The Provisional Electoral Council, or CEP, had promised to announce preliminary results eight days after the Nov. 20 vote. But by 9 p.m., officials from the nine-member council still had not emerged from behind closed doors at an undisclosed Port-au-Prince hotel.

Results of the previous election, held Oct. 25, 2015, were tossed out after opposition candidates, human rights and religious groups claimed widespread fraud. The allegations triggered violent protests, calls for a recount and eventually led to a provisional government.

In a call for calm earlier in the day, interim Haitian President Jocelerme Privert noted that his administration had pulled off the election against the odds. This included a "disastrous" financial situation and the refusal by the United States and other donors to help Haiti underwrite the election's $55 million price tag after the U.S. publicly opposed the recommendations of a verification commission to redo the vote.

Privert was elected by the parliament on Feb. 14 after former President Michel Martelly ended his five-year term without an elected successor. Privert's 120-day term expired on June 14, leaving his powers in question and Haiti's fate uncertain.

The redo was finally held on Nov. 20 _ six weeks after a deadly Hurricane Matthew made landfall on the country's southern peninsula as a Category 4 storm. The country suffered $2 billion in damages including washed-out crops and roads, and a humanitarian crisis affecting 1.4 million Haitians.

(Stored dataset items)
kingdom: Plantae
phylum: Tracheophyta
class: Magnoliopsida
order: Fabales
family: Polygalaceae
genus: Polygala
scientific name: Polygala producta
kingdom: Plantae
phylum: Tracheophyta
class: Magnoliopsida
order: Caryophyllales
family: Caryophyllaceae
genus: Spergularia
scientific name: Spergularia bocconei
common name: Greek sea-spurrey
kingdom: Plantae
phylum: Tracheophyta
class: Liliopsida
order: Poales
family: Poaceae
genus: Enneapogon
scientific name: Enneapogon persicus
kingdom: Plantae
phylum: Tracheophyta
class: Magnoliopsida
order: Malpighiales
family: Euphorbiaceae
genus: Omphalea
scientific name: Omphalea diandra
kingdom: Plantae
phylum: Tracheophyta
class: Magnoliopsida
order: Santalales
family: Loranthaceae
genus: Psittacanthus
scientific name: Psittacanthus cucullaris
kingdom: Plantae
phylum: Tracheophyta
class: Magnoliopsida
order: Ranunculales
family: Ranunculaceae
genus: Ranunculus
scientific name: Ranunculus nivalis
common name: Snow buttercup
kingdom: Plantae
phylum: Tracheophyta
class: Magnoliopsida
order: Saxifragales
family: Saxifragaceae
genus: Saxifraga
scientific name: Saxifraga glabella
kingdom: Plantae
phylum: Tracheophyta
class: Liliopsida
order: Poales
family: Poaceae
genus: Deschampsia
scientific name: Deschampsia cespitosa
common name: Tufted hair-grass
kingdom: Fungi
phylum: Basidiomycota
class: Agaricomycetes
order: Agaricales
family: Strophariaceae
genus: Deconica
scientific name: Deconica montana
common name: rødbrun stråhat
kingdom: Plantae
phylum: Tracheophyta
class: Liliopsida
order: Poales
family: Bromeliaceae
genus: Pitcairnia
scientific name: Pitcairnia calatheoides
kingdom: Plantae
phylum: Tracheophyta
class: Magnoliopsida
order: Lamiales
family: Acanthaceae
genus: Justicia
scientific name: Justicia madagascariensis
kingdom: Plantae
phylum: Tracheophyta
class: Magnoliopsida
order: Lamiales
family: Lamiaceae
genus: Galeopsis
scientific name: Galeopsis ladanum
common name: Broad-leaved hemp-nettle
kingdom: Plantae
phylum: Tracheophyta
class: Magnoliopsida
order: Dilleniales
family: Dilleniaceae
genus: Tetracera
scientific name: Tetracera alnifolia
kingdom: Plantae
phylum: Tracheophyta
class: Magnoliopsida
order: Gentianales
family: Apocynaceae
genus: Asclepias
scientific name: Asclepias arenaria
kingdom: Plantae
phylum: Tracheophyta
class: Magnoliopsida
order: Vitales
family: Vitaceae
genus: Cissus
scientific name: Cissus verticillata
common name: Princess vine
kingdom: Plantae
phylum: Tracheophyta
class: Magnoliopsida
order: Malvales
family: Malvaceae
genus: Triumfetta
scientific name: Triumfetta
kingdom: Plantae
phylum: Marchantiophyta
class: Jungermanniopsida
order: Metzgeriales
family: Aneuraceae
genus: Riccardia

● Task instructions
a) Summarize the passage on Haiti's election in two sentences.
b) Return the passage on Haiti's election word for word, from "Results of the" to "redo the vote.".

● Results
a) Haiti's Provisional Electoral Council had promised preliminary results of the Nov. 20 vote eight days later, but by 9 p.m. its officials had still not emerged from a closed meeting at a Port-au-Prince hotel. The vote was a redo of the Oct. 25, 2015, election, whose results were thrown out after fraud claims, and interim President Jocelerme Privert said his administration held it against the odds, including a disastrous financial situation and the refusal of the United States and other donors to help pay for it.

b)
Results of the previous election, held Oct. 25, 2015, were tossed out after opposition candidates, human rights and religious groups claimed widespread fraud. The allegations triggered violent protests, calls for a recount and eventually led to a provisional government.

In a call for calm earlier in the day, interim Haitian President Jocelerme Privert noted that his administration had pulled off the election against the odds. This included a "disastrous" financial situation and the refusal by the United States and other donors to help Haiti underwrite the election's $55 million price tag after the U.S. publicly opposed the recommendations of a verification commission to redo the vote.